4. Hos tamen Hispani Gallique et Asiae Syriaeque molles bello
uiri, antequam legio uisatur, caedunt ob nullam aliam rem opportunos
quam iracundiam. Agedum illis corporibus, illis animis delicias
luxum opes ignorantibus da rationem, da disciplinam: ut nil amplius
dicam, necesse erit certe nobis mores Romanos repetere.
5. Quo alio Fabius adfectas imperii uires recreauit quam quod
cunctari et trahere et morari sciit, quae omnia irati nesciunt?
Perierat imperium, quod tunc in extremo stabat, si Fabius tantum
ausus esset quantum ira suadebat: habuit in consilio fortunam
publicam et aestimatis uiribus, ex quibus iam perire nihil sine
uniuerso poterat, dolorem ultionemque seposuit, in unam utilitatem
et occasiones intentus; iram ante uicit quam Hannibalem.

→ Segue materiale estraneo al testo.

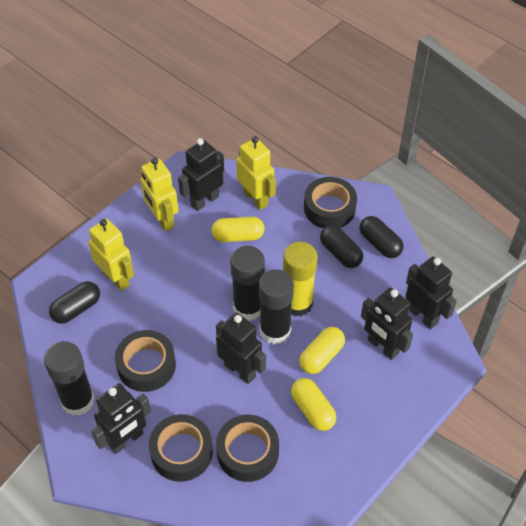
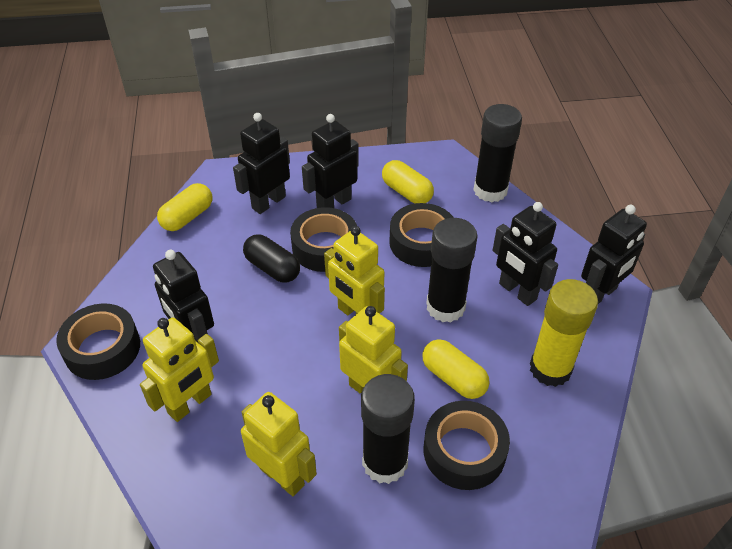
black capsule: [49,281,100,324] [320,225,363,268] [360,216,403,258] = 3 -> [243,234,300,283] = 1
yellow robot: [88,219,134,291] [140,157,179,231] [236,136,276,210] = 3 -> [140,317,219,422] [241,392,317,496] [324,226,385,315] [339,306,408,393] = 4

6. Quid Scipio? non relicto Hannibale et Punico exercitu omnibusque
quibus irascendum erat bellum in Africam transtulit, tam lentus
ut opinionem luxuriae segnitiaeque malignis daret?
7. Quid alter Scipio? non circa Numantiam multum diuque sedit
et hunc suum publicumque dolorem aequo animo tulit, diutius Numantiam
quam Carthaginem uinci? Dum circumuallat et includit hostem, eo
conpulit ut ferro ipsi suo caderent.
8. Non est itaque utilis ne in proeliis quidem aut bellis ira;
in temeritatem enim prona est et pericula, dum inferre uult, non
cauet. Illa certissima est uirtus quae se diu multumque circumspexit
et rexit et ex lento ac destinato prouexit.